◆ AVAILABLE DATA ◆
◆ ◆ ◆ ◆ ◆ ◆ ◆

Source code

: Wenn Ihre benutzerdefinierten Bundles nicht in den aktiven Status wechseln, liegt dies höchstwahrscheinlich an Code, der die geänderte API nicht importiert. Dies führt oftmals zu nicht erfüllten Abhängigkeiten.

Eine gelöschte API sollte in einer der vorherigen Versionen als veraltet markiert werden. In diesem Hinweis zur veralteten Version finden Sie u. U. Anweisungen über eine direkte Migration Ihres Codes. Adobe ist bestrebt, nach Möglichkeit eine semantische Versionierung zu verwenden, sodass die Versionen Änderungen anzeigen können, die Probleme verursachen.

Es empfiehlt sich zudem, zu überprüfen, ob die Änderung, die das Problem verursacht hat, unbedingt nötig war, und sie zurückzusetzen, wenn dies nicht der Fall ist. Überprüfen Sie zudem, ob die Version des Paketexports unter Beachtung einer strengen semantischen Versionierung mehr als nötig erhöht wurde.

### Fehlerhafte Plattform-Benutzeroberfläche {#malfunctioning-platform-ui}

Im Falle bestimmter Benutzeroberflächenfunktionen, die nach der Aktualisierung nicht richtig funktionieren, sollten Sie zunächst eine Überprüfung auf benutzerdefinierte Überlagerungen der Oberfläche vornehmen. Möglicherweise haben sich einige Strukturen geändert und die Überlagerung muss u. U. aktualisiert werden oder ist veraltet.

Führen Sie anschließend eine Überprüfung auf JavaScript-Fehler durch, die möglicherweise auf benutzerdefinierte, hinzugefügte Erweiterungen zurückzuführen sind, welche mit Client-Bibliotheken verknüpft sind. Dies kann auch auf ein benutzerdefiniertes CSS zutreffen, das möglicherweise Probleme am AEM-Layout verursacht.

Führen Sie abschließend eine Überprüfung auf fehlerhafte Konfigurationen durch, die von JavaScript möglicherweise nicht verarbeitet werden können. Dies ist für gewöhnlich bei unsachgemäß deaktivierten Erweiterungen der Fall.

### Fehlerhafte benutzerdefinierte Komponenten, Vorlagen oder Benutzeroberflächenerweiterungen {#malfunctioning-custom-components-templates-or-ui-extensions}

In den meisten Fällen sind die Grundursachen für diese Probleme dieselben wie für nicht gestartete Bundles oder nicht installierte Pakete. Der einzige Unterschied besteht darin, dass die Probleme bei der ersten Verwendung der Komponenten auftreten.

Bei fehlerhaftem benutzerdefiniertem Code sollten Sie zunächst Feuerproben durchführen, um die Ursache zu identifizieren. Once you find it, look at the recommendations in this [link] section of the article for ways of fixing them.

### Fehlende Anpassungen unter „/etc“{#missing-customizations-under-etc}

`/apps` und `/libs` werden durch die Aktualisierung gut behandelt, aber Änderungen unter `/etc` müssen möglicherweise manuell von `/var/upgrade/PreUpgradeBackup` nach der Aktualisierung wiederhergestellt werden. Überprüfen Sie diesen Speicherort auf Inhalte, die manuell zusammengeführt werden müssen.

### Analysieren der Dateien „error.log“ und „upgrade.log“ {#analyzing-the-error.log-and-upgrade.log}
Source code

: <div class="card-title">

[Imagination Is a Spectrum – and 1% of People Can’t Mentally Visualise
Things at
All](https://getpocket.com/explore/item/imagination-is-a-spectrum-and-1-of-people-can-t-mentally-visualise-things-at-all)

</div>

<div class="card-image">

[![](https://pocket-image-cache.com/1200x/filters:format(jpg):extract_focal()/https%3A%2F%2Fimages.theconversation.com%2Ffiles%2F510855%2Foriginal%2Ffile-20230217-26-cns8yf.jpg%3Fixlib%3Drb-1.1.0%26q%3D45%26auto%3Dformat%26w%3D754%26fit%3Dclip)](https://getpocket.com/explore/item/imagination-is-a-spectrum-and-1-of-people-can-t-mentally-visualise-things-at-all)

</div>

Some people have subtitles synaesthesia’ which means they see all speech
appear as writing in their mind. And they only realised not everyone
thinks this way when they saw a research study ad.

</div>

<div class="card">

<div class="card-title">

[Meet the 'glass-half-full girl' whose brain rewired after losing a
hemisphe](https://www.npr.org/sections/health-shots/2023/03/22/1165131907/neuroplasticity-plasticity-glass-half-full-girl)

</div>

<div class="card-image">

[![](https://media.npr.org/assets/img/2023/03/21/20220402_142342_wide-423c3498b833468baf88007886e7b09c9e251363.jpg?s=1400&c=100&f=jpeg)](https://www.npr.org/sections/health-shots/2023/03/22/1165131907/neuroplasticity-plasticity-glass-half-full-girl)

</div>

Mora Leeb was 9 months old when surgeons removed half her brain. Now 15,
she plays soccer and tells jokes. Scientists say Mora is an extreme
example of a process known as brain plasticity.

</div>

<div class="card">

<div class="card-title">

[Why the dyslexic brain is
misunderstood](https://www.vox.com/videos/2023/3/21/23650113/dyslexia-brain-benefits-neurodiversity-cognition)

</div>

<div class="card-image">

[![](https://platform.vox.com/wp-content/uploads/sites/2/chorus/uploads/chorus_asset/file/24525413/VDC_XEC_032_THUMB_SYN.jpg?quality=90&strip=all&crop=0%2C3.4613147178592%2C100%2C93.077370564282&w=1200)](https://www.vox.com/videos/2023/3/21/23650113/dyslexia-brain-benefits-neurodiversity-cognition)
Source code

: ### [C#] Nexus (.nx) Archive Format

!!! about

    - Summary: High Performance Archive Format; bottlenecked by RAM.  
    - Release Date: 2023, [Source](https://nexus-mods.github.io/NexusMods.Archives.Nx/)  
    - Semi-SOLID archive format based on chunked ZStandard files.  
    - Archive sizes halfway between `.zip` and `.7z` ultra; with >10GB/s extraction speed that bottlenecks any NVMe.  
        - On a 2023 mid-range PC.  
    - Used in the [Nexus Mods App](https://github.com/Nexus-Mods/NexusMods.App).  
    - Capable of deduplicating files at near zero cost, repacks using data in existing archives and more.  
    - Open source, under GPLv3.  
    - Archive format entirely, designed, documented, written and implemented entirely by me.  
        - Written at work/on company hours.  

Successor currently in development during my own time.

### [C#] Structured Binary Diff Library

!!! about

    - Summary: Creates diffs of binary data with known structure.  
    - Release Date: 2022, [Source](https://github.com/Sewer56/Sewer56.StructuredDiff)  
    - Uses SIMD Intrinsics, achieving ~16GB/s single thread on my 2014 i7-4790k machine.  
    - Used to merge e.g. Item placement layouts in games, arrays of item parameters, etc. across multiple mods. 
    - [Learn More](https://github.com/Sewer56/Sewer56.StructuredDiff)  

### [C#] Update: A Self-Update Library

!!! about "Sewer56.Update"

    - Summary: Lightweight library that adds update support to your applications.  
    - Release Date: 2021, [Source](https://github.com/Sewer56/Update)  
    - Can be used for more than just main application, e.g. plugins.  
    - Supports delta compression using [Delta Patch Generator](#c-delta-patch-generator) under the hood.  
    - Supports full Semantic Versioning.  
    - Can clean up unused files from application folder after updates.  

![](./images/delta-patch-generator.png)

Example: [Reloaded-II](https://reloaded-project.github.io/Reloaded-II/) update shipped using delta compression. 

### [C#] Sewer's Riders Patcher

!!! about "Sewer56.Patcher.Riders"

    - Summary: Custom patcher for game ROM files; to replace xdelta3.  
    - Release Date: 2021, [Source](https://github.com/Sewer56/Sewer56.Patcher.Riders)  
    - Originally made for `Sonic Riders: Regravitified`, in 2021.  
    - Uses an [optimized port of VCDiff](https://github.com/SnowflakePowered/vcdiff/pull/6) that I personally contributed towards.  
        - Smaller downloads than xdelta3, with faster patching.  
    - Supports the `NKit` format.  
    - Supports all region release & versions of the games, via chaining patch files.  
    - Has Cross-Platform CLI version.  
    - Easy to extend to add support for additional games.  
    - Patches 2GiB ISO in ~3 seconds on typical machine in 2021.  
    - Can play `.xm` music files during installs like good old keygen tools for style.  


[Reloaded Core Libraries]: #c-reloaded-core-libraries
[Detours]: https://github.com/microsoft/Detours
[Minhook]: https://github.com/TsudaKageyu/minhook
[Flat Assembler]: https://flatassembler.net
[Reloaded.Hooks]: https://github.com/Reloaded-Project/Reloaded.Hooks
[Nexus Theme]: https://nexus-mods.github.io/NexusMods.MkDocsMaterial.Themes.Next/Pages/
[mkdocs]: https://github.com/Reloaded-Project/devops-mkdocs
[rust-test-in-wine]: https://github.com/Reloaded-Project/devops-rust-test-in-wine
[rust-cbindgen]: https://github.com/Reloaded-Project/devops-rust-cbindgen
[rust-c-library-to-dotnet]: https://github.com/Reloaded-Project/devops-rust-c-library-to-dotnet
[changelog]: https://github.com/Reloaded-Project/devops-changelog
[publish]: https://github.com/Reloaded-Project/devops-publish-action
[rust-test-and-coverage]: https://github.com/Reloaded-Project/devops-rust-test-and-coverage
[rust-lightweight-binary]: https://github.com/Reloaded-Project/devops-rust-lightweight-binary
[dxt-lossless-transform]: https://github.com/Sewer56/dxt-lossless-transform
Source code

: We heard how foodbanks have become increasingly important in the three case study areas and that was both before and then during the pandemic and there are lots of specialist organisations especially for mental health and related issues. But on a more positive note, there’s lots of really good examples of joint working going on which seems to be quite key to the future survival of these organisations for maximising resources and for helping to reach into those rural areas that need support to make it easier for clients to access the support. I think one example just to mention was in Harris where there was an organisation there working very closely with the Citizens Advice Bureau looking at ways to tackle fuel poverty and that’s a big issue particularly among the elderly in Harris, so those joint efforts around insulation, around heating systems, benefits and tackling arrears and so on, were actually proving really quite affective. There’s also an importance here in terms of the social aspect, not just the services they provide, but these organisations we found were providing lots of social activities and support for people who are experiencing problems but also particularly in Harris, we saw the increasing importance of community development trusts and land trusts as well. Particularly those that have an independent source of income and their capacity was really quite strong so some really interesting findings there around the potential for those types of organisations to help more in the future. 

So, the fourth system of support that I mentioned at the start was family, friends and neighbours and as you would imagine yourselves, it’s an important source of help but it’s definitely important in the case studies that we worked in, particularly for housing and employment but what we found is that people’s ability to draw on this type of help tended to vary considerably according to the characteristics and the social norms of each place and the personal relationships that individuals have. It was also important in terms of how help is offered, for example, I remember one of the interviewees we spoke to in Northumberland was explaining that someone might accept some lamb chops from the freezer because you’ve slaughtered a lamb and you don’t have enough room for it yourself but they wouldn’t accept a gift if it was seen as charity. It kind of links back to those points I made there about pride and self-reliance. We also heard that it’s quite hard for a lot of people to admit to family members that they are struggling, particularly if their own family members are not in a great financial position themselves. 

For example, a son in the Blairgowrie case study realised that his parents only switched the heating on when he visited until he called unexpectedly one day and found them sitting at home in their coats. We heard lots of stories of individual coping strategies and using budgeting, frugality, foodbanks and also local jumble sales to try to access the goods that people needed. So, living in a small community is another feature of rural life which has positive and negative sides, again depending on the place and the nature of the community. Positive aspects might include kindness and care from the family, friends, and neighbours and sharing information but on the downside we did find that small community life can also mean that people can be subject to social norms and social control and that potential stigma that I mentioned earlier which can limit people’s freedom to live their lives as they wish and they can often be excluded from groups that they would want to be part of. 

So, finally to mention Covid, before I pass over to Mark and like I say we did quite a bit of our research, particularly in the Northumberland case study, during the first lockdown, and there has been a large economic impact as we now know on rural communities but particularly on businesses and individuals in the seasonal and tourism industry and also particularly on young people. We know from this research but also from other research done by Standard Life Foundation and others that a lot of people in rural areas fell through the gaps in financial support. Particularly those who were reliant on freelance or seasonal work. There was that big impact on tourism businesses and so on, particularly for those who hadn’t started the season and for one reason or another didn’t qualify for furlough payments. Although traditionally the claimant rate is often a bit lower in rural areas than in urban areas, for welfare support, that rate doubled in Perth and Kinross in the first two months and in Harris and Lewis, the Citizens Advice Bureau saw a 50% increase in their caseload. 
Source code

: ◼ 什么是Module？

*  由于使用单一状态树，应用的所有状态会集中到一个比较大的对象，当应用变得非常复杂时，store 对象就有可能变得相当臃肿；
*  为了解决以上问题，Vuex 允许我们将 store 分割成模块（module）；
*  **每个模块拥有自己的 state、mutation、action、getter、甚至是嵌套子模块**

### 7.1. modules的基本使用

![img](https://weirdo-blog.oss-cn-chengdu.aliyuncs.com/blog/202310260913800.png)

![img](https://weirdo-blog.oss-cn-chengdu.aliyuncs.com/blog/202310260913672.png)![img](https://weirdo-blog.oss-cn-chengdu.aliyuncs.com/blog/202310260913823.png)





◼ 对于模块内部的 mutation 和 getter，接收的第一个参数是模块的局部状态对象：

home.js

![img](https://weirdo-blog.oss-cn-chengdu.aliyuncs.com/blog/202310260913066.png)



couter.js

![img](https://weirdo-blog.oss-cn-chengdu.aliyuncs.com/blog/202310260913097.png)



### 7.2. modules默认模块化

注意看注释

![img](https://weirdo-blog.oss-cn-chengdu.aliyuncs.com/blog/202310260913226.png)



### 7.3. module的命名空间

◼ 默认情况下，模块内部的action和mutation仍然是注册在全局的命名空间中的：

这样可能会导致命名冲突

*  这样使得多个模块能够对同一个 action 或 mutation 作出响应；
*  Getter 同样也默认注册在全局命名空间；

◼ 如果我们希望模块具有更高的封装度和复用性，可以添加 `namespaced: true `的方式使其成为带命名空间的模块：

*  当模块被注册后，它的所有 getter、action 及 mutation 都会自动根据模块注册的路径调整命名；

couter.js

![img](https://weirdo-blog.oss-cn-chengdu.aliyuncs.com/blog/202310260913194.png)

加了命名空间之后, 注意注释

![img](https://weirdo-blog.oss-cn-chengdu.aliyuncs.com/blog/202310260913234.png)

◆ ◆ ◆ ◆ ◆ ◆ ◆

Only the lines from the beginning of the material above through the line with "nicht erfüllten Abhängigkeiten." are wanted; extract them exactly.

Source code

: Wenn Ihre benutzerdefinierten Bundles nicht in den aktiven Status wechseln, liegt dies höchstwahrscheinlich an Code, der die geänderte API nicht importiert. Dies führt oftmals zu nicht erfüllten Abhängigkeiten.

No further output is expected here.